START SUPPLIED PASSAGE

It was drywalling day at the New American Remodel and by 10 a.m., two subcontracted drywallers were onsite and well into what would be a several-day job. Four hours later, they were both gone and working not just on another jobsite, but for another company. Poached.
It’s a not-so-uncommon scenario born from a climate of scarcity. Too much work and too few workers have forced contractors of all creeds and craft to look for labor in places they’re assured to find it, like a jobsite.
Facts in Figures
Spending in the residential construction industry is higher than it’s been since before the recession, but with job vacancies totaling more than 275,000, there’s not enough labor to go around.
At the peak of the mortgage crisis, when workers were fleeing to more stable industries, it took an average of 15.5 days to fill a vacant construction job opening. As of this September, the average is 20 days.
The shortage is particularly bad for remodelers, who are expecting a surge in spending over the next two years, while the laborers they most rely on-—carpenters, masons, drywallers, roofers, painters, plumbers, and so on—are in the shortest supply. It lessens the surprise of labor poaching, but amplifies its impact.
“The reality of our industry is we are desperate,” says Mike Damora, vice president of marketing for K&B Home Remodelers and a veteran of the industry. He describes poaching like this: “A roofer is driving by a jobsite and sees two guys up working on a house. He stops and asks, ‘Can I look at your work?’ If it’s up to his standard, he offers them a job and probably more money.”
What Damora describes is almost exactly the situation at this year’s New American Remodel in Las Vegas, says Michael Gardner, owner of Studio G Architecture and the remodeler heading the project. “It’s where we’re at. Everyone is trying to cash in.”
By “cash in,” Gardner is referring to how production staff and subcontractors have been leveraging the power positions current economics give them. “Workers want more money,” he says. “And they want to be paid more often.” Gardner is writing paychecks weekly now, and you can see industry-wide change in the numbers.

END SUPPLIED PASSAGE

● **EXERCISE**: Retype everything in the labor poaching article from "Facts in Figures" down to "amplifies its impact.", word for word. The material after the labor poaching article is separate from it.

START INFORMATION SUPPLIED

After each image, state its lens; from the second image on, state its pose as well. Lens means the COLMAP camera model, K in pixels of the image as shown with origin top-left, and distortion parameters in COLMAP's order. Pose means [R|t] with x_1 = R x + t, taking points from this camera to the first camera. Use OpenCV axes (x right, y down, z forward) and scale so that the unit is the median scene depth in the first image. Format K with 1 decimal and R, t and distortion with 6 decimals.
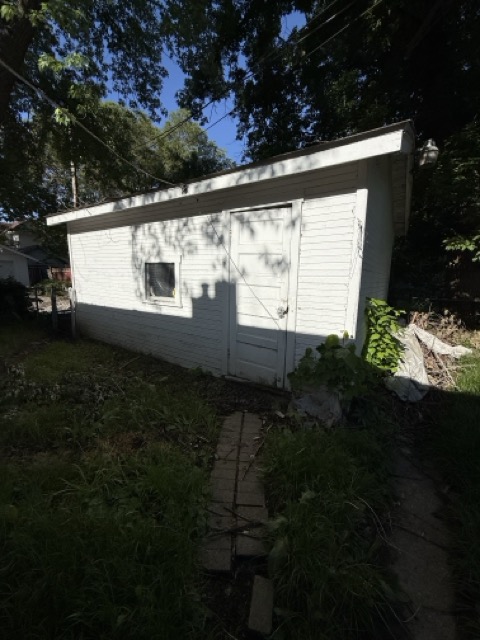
lens RADIAL K [[255.1, 0, 240.0], [0, 255.1, 320.0], [0, 0, 1]] dist [-0.000766, -0.000038]
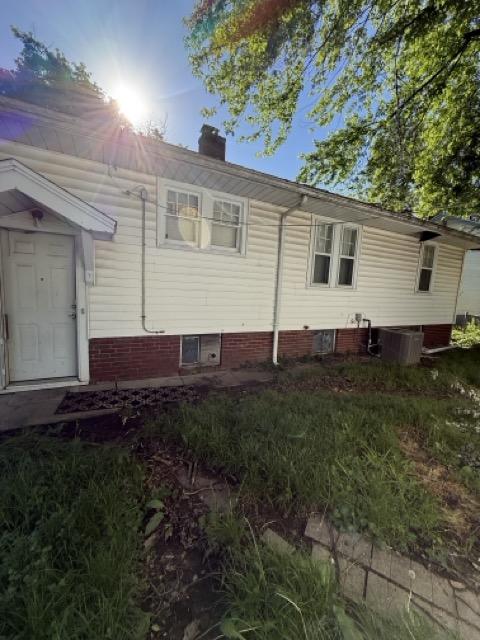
lens RADIAL K [[255.1, 0, 240.0], [0, 255.1, 320.0], [0, 0, 1]] dist [-0.000766, -0.000038]
pose [[-0.492480, 0.063371, -0.868013, 1.133319], [-0.198111, 0.963001, 0.182706, -0.222873], [0.847476, 0.261942, -0.461705, 1.004647]]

END INFORMATION SUPPLIED

● **RESULT OF THIS EXERCISE**:
Facts in Figures
Spending in the residential construction industry is higher than it’s been since before the recession, but with job vacancies totaling more than 275,000, there’s not enough labor to go around.
At the peak of the mortgage crisis, when workers were fleeing to more stable industries, it took an average of 15.5 days to fill a vacant construction job opening. As of this September, the average is 20 days.
The shortage is particularly bad for remodelers, who are expecting a surge in spending over the next two years, while the laborers they most rely on-—carpenters, masons, drywallers, roofers, painters, plumbers, and so on—are in the shortest supply. It lessens the surprise of labor poaching, but amplifies its impact.